Stadtwerke-Geschäftsfeld in China

Die Stadtwerke Dinslaken haben mit dem Okay des Stadtrats ihr Geschäftsfeld nach China ausgeweitet. (Mehr Infos hier) Bei einem Bauprojekt in der Millionenmetropole Nanjing wollen sie die Energieversorgung konzipieren. Das aber ist mit wirtschaftlichen Risikenverbunden, die die Stadtwerke selbst auf 660.000 Euro beziffern, die man beim Steuerzahlerbund jedoch als viel höher einschätzt: „Ob sie alle damit verbundenen Risiken allerdings beherrschen können, ist fraglich. Und von einer Daseinsvorsorge für nordrhein-westfälische Kommunen kann auch keine Rede mehr sein.“

Und immer wieder das Fußballmuseum...

Auch Dortmund taucht im aktuellen Schwarzbuch auf - mit seinem Fußballmuseum, das der Steuerzahlerbund „immer teureres Prestigeobjekt“ kritisiert. 900.000 Euro muss die Stadt pro Jahr zuschießen - Steuergeld. Doch auch in Dortmunds Politik wird kritisiert, dass es bei der Finanzierung des Museums an Transparen mangele. Das Schwarzbuch hält der Stadt „Augenwischerei und Salami-Taktik“ vor, die „Misstrauen und Politikverdrossenheit Vorschub (leiste)“.

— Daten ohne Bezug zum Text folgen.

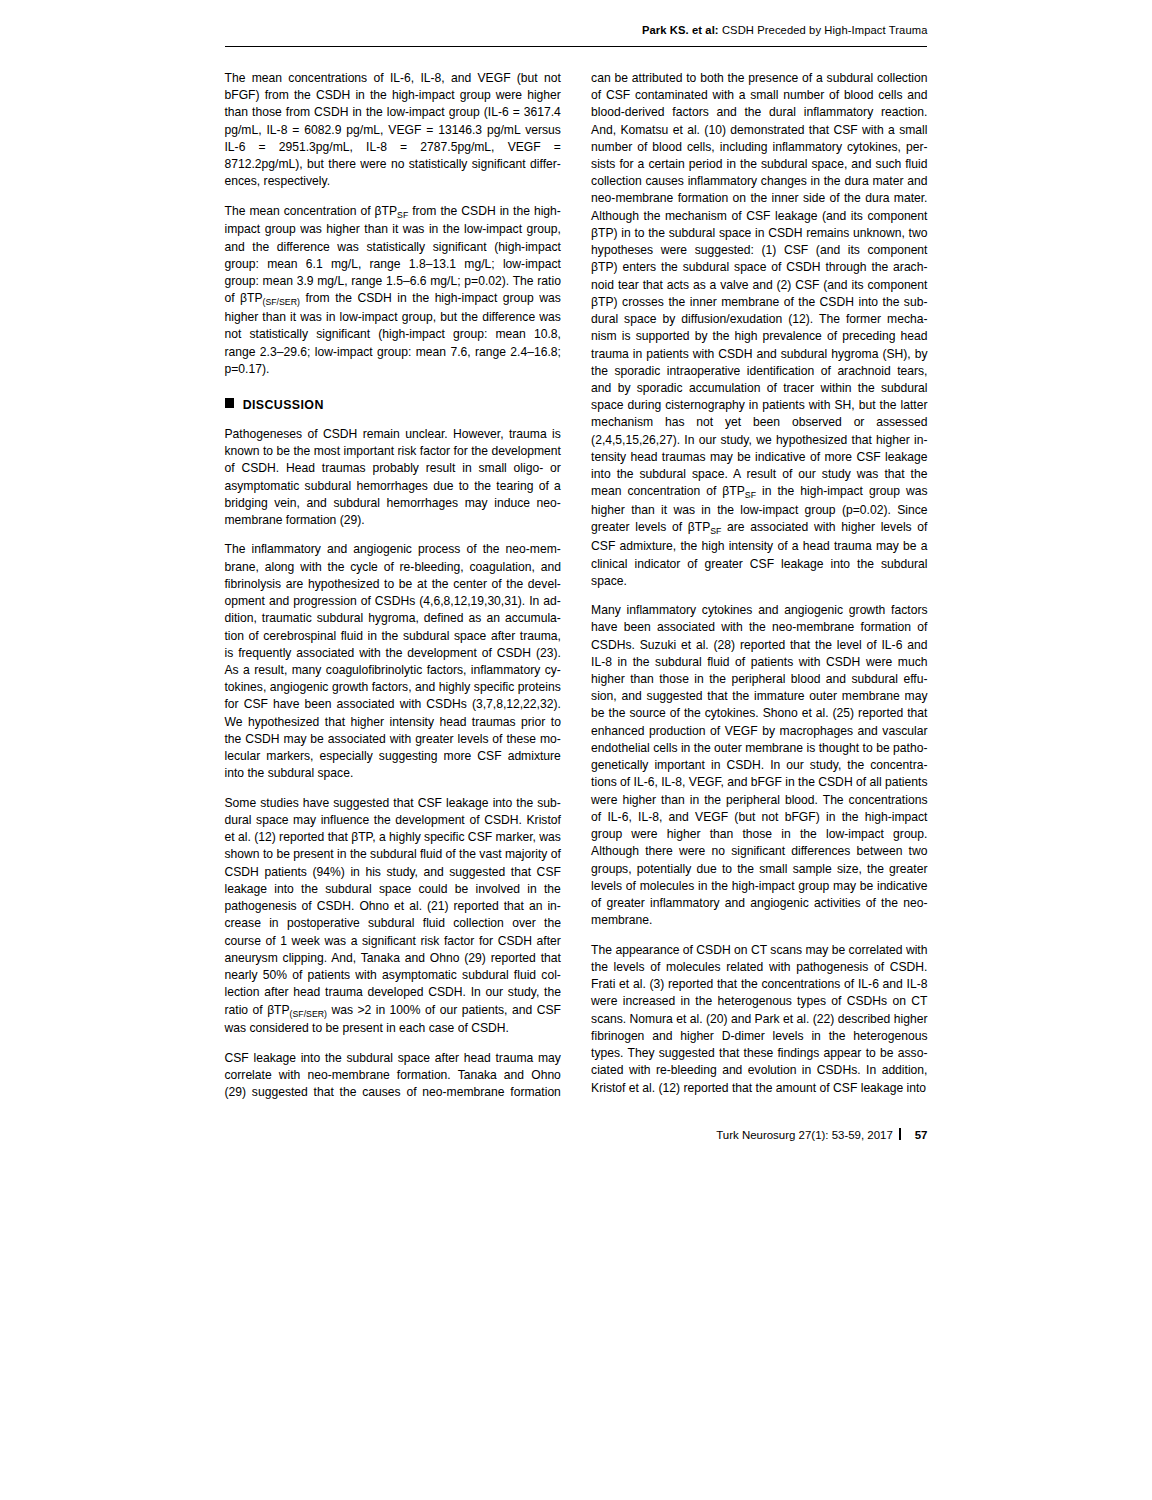Park KS. et al: CSDH Preceded by High-Impact Trauma
The mean concentrations of IL-6, IL-8, and VEGF (but not bFGF) from the CSDH in the high-impact group were higher than those from CSDH in the low-impact group (IL-6 = 3617.4 pg/mL, IL-8 = 6082.9 pg/mL, VEGF = 13146.3 pg/mL versus IL-6 = 2951.3pg/mL, IL-8 = 2787.5pg/mL, VEGF = 8712.2pg/mL), but there were no statistically significant differences, respectively.
The mean concentration of βTPSF from the CSDH in the high-impact group was higher than it was in the low-impact group, and the difference was statistically significant (high-impact group: mean 6.1 mg/L, range 1.8–13.1 mg/L; low-impact group: mean 3.9 mg/L, range 1.5–6.6 mg/L; p=0.02). The ratio of βTP(SF/SER) from the CSDH in the high-impact group was higher than it was in low-impact group, but the difference was not statistically significant (high-impact group: mean 10.8, range 2.3–29.6; low-impact group: mean 7.6, range 2.4–16.8; p=0.17).
DISCUSSION
Pathogeneses of CSDH remain unclear. However, trauma is known to be the most important risk factor for the development of CSDH. Head traumas probably result in small oligo- or asymptomatic subdural hemorrhages due to the tearing of a bridging vein, and subdural hemorrhages may induce neo-membrane formation (29).
The inflammatory and angiogenic process of the neo-membrane, along with the cycle of re-bleeding, coagulation, and fibrinolysis are hypothesized to be at the center of the development and progression of CSDHs (4,6,8,12,19,30,31). In addition, traumatic subdural hygroma, defined as an accumulation of cerebrospinal fluid in the subdural space after trauma, is frequently associated with the development of CSDH (23). As a result, many coagulofibrinolytic factors, inflammatory cytokines, angiogenic growth factors, and highly specific proteins for CSF have been associated with CSDHs (3,7,8,12,22,32). We hypothesized that higher intensity head traumas prior to the CSDH may be associated with greater levels of these molecular markers, especially suggesting more CSF admixture into the subdural space.
Some studies have suggested that CSF leakage into the subdural space may influence the development of CSDH. Kristof et al. (12) reported that βTP, a highly specific CSF marker, was shown to be present in the subdural fluid of the vast majority of CSDH patients (94%) in his study, and suggested that CSF leakage into the subdural space could be involved in the pathogenesis of CSDH. Ohno et al. (21) reported that an increase in postoperative subdural fluid collection over the course of 1 week was a significant risk factor for CSDH after aneurysm clipping. And, Tanaka and Ohno (29) reported that nearly 50% of patients with asymptomatic subdural fluid collection after head trauma developed CSDH. In our study, the ratio of βTP(SF/SER) was >2 in 100% of our patients, and CSF was considered to be present in each case of CSDH.
CSF leakage into the subdural space after head trauma may correlate with neo-membrane formation. Tanaka and Ohno (29) suggested that the causes of neo-membrane formation can be attributed to both the presence of a subdural collection of CSF contaminated with a small number of blood cells and blood-derived factors and the dural inflammatory reaction. And, Komatsu et al. (10) demonstrated that CSF with a small number of blood cells, including inflammatory cytokines, persists for a certain period in the subdural space, and such fluid collection causes inflammatory changes in the dura mater and neo-membrane formation on the inner side of the dura mater. Although the mechanism of CSF leakage (and its component βTP) in to the subdural space in CSDH remains unknown, two hypotheses were suggested: (1) CSF (and its component βTP) enters the subdural space of CSDH through the arachnoid tear that acts as a valve and (2) CSF (and its component βTP) crosses the inner membrane of the CSDH into the subdural space by diffusion/exudation (12). The former mechanism is supported by the high prevalence of preceding head trauma in patients with CSDH and subdural hygroma (SH), by the sporadic intraoperative identification of arachnoid tears, and by sporadic accumulation of tracer within the subdural space during cisternography in patients with SH, but the latter mechanism has not yet been observed or assessed (2,4,5,15,26,27). In our study, we hypothesized that higher intensity head traumas may be indicative of more CSF leakage into the subdural space. A result of our study was that the mean concentration of βTPSF in the high-impact group was higher than it was in the low-impact group (p=0.02). Since greater levels of βTPSF are associated with higher levels of CSF admixture, the high intensity of a head trauma may be a clinical indicator of greater CSF leakage into the subdural space.
Many inflammatory cytokines and angiogenic growth factors have been associated with the neo-membrane formation of CSDHs. Suzuki et al. (28) reported that the level of IL-6 and IL-8 in the subdural fluid of patients with CSDH were much higher than those in the peripheral blood and subdural effusion, and suggested that the immature outer membrane may be the source of the cytokines. Shono et al. (25) reported that enhanced production of VEGF by macrophages and vascular endothelial cells in the outer membrane is thought to be pathogenetically important in CSDH. In our study, the concentrations of IL-6, IL-8, VEGF, and bFGF in the CSDH of all patients were higher than in the peripheral blood. The concentrations of IL-6, IL-8, and VEGF (but not bFGF) in the high-impact group were higher than those in the low-impact group. Although there were no significant differences between two groups, potentially due to the small sample size, the greater levels of molecules in the high-impact group may be indicative of greater inflammatory and angiogenic activities of the neo-membrane.
The appearance of CSDH on CT scans may be correlated with the levels of molecules related with pathogenesis of CSDH. Frati et al. (3) reported that the concentrations of IL-6 and IL-8 were increased in the heterogenous types of CSDHs on CT scans. Nomura et al. (20) and Park et al. (22) described higher fibrinogen and higher D-dimer levels in the heterogenous types. They suggested that these findings appear to be associated with re-bleeding and evolution in CSDHs. In addition, Kristof et al. (12) reported that the amount of CSF leakage into
Turk Neurosurg 27(1): 53-59, 2017 57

Wenn die Stadt Köln zum Reeder wird

„Stammgäste“ im Schwarzbuch waren in den vergangenen Jahren diverse Projekte in Köln - vom Rheinboulevard über die Zentralbibliothek bis hin zur Oper. Im aktuellen Schwarzbuch hält der NRW-Verein der Stadt auch vor, dass sie zwei Fitnessstudios betreibt, aber nicht öffentlich bekannt mache, ob und welchen Gewinn diese Studios erwirtschaften. Zudem kommen die Schwarz-Buch-Macher zum Schluss, dass kommunale Fitnessstudios „keine Daseinsvorsorge (sind), sondern Konkurrenz zu privaten Anbietern und nicht zuletzt ein unternehmerisches Risiko auf Kosten der Steuerzahler.“

Auch dass die städtischer Tochtergesellschaft Häfen und Güterverkehr Köln AG Ende Juli 2020 für 176 Millionen Euro eine südafrikanische Binnenschiffahrtslinie, die in Europa aktiv ist, gekauft haben, ist für den Steuerzahlerbund einen Eintrag im Schwarzbuch wert: „Durch unterschiedliche Risiken kann dieser Kauf für die mit rund fünf Milliarden Euro verschuldete Stadt Köln noch richtig teuer werden – dann zum Beispiel, wenn wieder, wie in den vergangenen beiden Jahren, das Niedrigwasser auf dem Rhein und den meisten Flüssen in Deutschland zu erheblichen Einschränkungen im Schiffsverkehr führt.“

Bleibt noch ein weiteres Bauprojekt und die Sanierung von Oper und Schauspielhaus in Köln: Beim Archäologieprojekt „MiQua“ laufen die Kosten aus dem Ruder - von 48 Millionen Euro auf inzwischen 95 Millionen Euro. Und die Opern-Sanierung schlage inzwischen mit 841 Millionen Euro zu Buche. Die Eröffnung wurde in den vergangenen Jahren mehrfach verschoben. Sie soll nun im dritten Quartal 2023 kommen. Nicht unwahrscheinlich, dass der Oper in Köln damit auch in der kommenden Schwarzbuch-Auflage wieder ein Platz reserviert ist.

NRW-App in der Kritik

Auch dem Land NRW hält der Steuerzahlerbund Verschwendung vor. Mit Blick auf die Corona-Kosten geht es jedoch vergleichsweise um kleines Geld. Die vom Land, unterstützt von der EU, an den Start gebrachte Ernährungs-App „Rendezfood“ hat das NRW-Wirtschaftsministerium sich auf’s Feld der Digitalisierung begeben und erwarte dadurch „Innovationsimpulse für die Medien- und Kreativwirtschaft“. Die Schwarzbuch-Macher sehen jedoch nicht, dass eine solche App von der öffentlichen Hand getragen werden muss: „Die Werbewirtschaft sollte selbst in der Lage sein, ihre Forschung zu finanzieren“.